**WHAT YOU NEED TO DO**
#1 In the equine therapy blog post, in which town is New Kingdom Trailriders located?
#2 Continue the equine therapy blog post, starting after its final sentence.
START TEXT EXCERPT
Horses and Kids – A Special Bond

 In Camelot Blog

The bond between a student and a horse can be a beautiful thing. It can also be helpful therapy. Just ask some students on the autism spectrum at Camelot of the Quad Cities.

Thanks to a partnership with New Kingdom Trailriders in nearby Sherrard, IL., students are benefiting from equine therapy.

“The therapy chosen for our students is based on each individual child’s need,” said Bill Iavarone, clinical director at the therapeutic school. “We look at the data and decide based on the student’s needs what evidence-based practices are best suited for that student to make him or her successful.”

For some students, that means working with horses. There are two different types of equine therapy programs. One is for students who have had experience with horses before. They immediately get on and ride the horse, learning how to control the animal and give it direction.

“This builds the kid’s self-esteem and independence in maintaining and managing a horse,” Iavarone said.
END TEXT EXCERPT
START RECORD SET
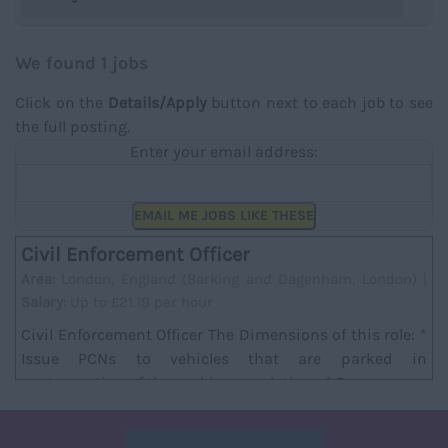
We found 1 jobs
Click on the
Details/Apply
button next to each job to see
the full posting.
Enter your email address:
EMAIL ME JOBS LIKE THESE
Civil Enforcement Officer
Area:
London, England (Barking and Dagenham, London) |
Salary:
Up to £21.19 per hour
Civil Enforcement Officer The Dimensions of this role: *
Issue PCNs to vehicles that are parked in
contravention of the parking regulations * Recor...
END RECORD SET
**ANSWER SET**
#1 Sherrard, IL.

#2
The other program is for students who have had no experience with horses. Called the “ground up” program, they learn how to groom and take care of the animal, saddle a horse, learn safety rules and then eventually ride the horse.

Evidence shows horse therapy works, especially for students with autism.

“It helps them to show more emotional range,” Iavarone said. “Autism is based on a social deficit above all else. A lot of students don’t typically express themselves emotionally or talk a lot about their inner-life and this brings them out. They talk about the horse. They show bonding with the animal and then they also talk to the staff member who is with them about the horse. It helps improve social functioning as well as emotional regulation.”

In short, it helps students to express themselves more. Iavarone pointed to one student with autism who also has disruptive mood dysregulation disorder. The student was aggressive and would use that aggression to communicate and as a way to control his environment. But that behavior has now changed.

“Through equine therapy he learned how to communicate with the horse, to give it commands and directions in a way that was socially appropriate,” said Iavarone. “When he was back at school he started to use that same type of control and we saw a lot less aggression, a lot more management of his emotions. So not only did the pleasure of going to equine therapy motivate him but actually going through the process taught him self-control and how to manage his anger in a way in which he could still communicate his feelings.”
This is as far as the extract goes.